### ASSIGNMENT
From the line with "The per-object record" to the line with "flat rock slab", output every line below exactly, both ends included. Skip the pictures.

### DATA FOR REVIEW
⟨

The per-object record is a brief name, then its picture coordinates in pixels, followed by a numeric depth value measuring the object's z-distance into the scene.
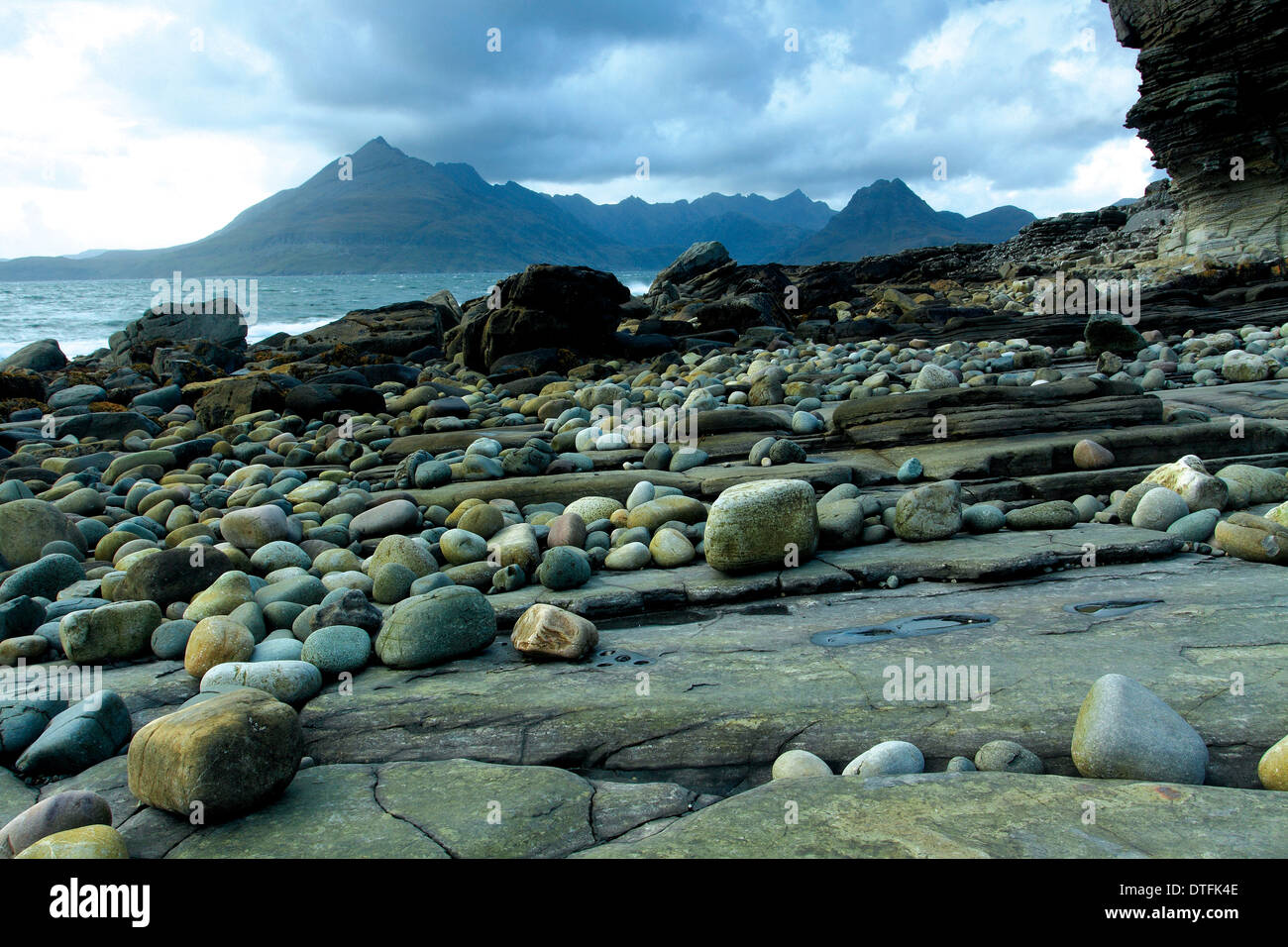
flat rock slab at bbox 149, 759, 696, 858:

⟩
⟨

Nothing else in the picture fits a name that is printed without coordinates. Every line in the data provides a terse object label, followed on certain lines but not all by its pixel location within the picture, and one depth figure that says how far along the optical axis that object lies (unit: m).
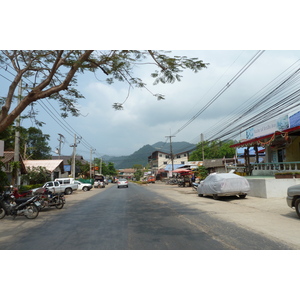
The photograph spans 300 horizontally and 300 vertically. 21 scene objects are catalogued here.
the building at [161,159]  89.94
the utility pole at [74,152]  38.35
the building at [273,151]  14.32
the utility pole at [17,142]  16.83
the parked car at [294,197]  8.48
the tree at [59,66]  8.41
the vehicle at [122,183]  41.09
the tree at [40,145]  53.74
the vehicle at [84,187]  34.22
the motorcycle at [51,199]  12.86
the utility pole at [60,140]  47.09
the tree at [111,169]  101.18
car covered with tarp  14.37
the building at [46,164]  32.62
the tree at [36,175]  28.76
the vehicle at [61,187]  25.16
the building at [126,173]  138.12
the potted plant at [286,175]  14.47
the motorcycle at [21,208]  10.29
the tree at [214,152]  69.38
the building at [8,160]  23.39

⟩
⟨

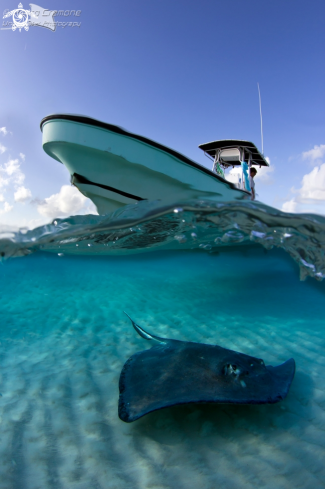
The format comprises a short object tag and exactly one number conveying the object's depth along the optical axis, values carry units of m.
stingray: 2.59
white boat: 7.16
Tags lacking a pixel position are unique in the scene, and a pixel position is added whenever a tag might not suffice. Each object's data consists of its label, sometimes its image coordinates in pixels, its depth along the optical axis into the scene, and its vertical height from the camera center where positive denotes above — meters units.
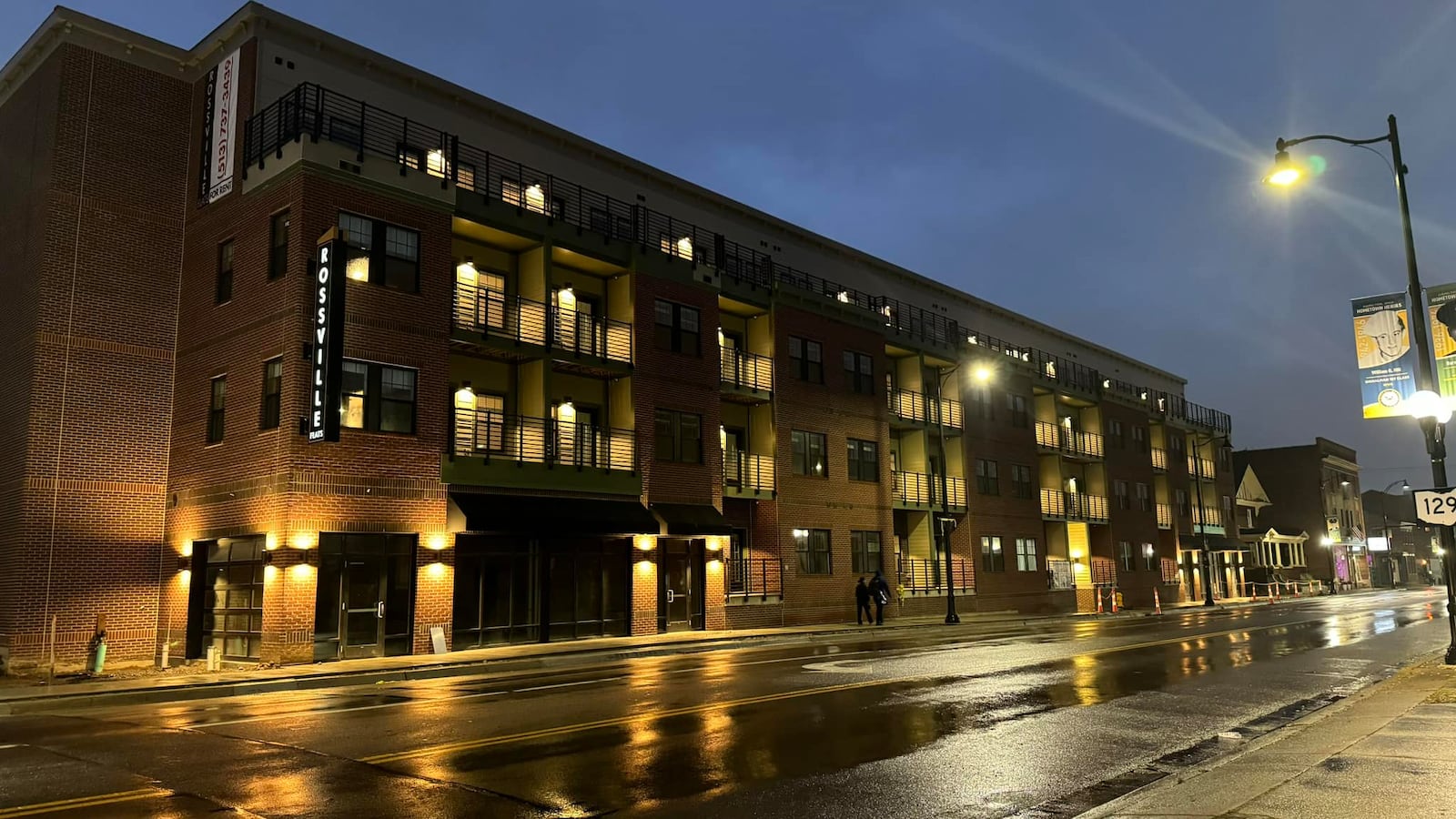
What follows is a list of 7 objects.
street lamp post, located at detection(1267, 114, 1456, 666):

⟩

### TASK RESULT
The per-object record is a brief name, then its picture coordinates in pixels, followed by a numeric depth value measuring the object's z-distance into the scene.
flat rock slab at bbox 149, 759, 696, 858:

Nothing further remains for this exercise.